• _ENTRIES SUPPLIED_
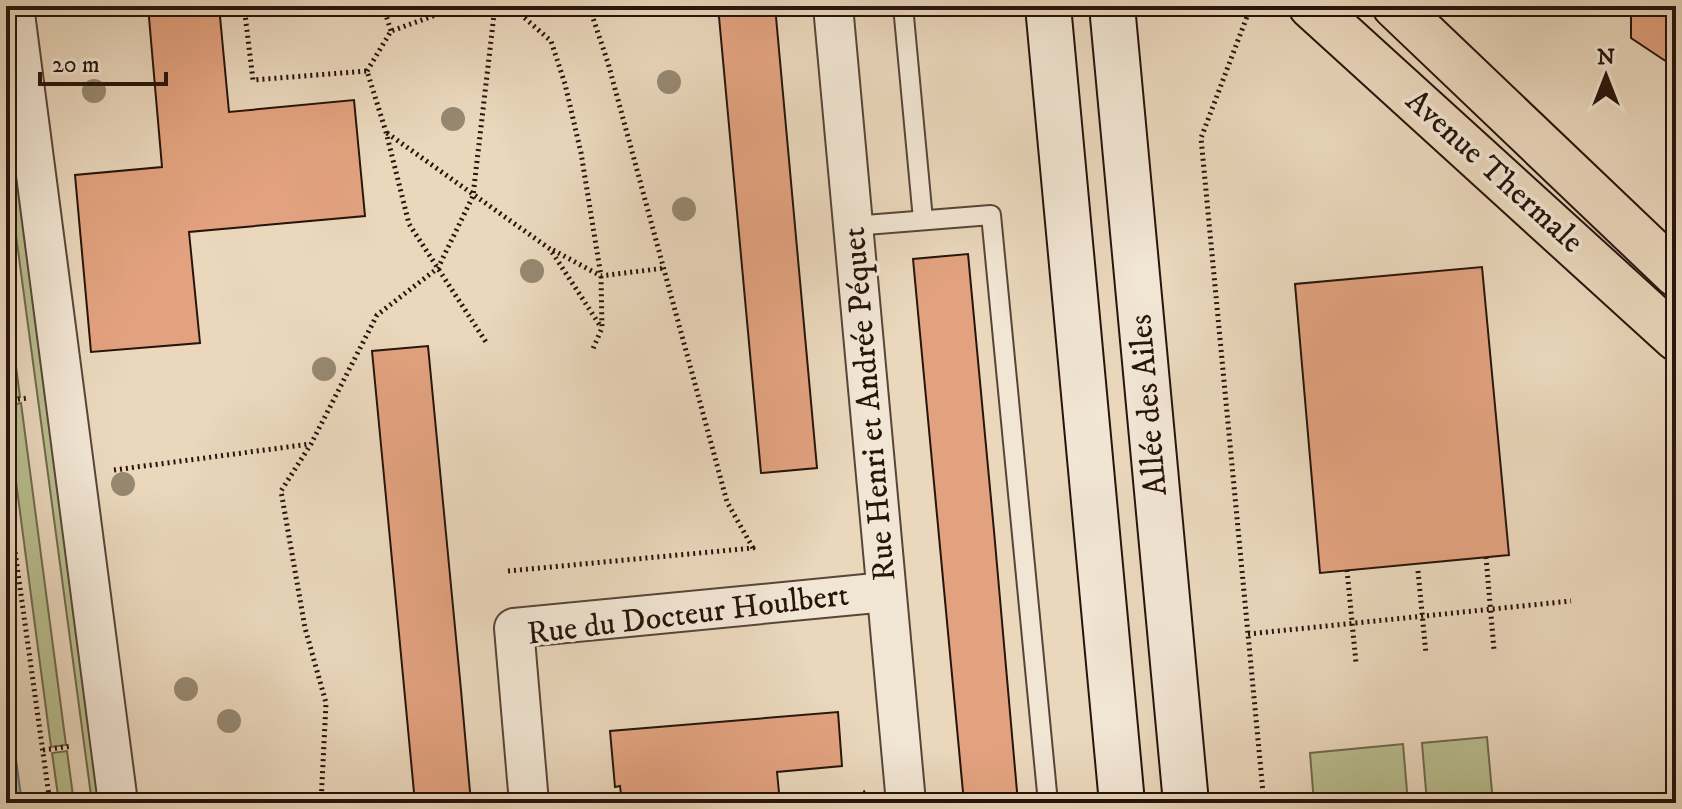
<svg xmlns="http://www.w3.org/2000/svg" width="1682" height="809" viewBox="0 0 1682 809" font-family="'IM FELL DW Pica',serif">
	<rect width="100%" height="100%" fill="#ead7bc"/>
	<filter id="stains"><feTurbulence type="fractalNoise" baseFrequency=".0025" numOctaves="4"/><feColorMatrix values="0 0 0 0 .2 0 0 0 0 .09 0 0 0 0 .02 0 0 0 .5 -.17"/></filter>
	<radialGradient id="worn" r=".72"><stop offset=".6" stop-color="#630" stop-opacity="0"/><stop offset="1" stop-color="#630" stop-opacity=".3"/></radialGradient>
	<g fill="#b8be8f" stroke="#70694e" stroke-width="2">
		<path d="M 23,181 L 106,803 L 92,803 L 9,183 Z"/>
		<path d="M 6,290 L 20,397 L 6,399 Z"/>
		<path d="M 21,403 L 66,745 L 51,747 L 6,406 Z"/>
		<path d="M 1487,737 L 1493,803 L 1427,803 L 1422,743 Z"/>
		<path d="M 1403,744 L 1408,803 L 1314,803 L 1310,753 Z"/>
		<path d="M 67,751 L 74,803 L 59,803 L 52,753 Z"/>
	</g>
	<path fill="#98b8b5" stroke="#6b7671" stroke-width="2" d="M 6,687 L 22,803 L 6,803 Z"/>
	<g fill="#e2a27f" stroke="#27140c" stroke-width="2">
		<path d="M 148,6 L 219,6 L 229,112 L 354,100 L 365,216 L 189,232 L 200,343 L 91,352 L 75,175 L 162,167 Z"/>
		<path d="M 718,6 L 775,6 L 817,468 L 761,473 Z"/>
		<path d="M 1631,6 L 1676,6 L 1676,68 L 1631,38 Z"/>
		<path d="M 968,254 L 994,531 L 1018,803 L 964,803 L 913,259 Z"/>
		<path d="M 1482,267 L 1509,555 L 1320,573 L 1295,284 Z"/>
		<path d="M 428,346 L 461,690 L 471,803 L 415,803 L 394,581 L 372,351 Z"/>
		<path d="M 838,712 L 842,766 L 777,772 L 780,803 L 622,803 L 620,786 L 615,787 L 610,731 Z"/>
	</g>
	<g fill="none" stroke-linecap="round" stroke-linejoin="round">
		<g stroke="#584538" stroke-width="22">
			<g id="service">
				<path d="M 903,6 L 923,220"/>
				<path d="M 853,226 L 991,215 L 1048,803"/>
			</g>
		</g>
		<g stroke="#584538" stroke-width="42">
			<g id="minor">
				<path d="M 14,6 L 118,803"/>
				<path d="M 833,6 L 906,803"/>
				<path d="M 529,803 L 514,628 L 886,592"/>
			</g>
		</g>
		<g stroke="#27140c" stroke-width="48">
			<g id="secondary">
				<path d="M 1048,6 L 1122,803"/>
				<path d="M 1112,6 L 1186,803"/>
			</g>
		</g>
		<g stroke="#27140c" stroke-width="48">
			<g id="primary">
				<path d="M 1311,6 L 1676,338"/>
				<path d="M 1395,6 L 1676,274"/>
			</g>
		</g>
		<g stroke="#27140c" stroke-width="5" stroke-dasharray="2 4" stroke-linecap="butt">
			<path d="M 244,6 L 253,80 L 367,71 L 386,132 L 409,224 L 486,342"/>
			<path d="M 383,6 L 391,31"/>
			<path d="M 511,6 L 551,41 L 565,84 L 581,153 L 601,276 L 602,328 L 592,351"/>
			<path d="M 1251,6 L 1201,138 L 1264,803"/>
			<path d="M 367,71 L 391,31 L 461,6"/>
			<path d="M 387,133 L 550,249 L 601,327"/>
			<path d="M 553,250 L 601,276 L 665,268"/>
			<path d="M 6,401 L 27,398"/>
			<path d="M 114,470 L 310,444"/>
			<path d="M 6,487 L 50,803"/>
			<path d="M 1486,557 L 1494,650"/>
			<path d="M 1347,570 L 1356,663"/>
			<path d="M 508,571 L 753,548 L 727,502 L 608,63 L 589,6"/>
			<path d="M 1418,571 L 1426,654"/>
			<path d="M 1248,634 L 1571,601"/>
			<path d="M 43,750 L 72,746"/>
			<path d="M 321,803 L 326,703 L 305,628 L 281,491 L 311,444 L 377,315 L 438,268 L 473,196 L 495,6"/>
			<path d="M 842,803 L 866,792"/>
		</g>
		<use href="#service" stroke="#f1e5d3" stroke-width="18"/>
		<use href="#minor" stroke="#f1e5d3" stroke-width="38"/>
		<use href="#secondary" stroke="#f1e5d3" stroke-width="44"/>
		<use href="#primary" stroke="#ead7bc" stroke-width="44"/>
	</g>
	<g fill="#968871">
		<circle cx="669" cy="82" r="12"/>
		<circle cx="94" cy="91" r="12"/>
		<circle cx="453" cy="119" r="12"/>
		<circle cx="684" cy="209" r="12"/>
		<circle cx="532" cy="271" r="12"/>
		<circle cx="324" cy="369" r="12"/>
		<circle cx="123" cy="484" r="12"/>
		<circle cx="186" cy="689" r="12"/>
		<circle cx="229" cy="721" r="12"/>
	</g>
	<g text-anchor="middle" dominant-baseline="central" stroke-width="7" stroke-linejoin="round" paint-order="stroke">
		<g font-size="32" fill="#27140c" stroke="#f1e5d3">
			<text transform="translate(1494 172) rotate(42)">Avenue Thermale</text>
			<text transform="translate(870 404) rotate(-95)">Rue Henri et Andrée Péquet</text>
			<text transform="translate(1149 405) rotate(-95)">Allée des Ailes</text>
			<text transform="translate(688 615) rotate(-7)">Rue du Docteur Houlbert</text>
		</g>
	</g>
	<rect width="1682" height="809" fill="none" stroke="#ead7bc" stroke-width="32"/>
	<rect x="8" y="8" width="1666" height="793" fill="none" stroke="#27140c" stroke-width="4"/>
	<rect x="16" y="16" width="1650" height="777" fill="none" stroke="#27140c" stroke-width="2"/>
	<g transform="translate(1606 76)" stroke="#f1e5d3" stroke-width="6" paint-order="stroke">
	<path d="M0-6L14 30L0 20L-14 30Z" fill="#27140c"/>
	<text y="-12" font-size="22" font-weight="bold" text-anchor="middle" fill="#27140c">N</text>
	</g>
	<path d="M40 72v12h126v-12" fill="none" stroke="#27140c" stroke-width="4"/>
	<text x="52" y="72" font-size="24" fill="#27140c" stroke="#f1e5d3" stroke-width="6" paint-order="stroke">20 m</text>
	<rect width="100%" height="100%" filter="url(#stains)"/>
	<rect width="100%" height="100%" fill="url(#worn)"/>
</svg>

• _ABOUT THIS TASK_
Please report how many lines in the records above contain the word "anchor", and give nothing but the number.

• _TASK OUTPUT_
2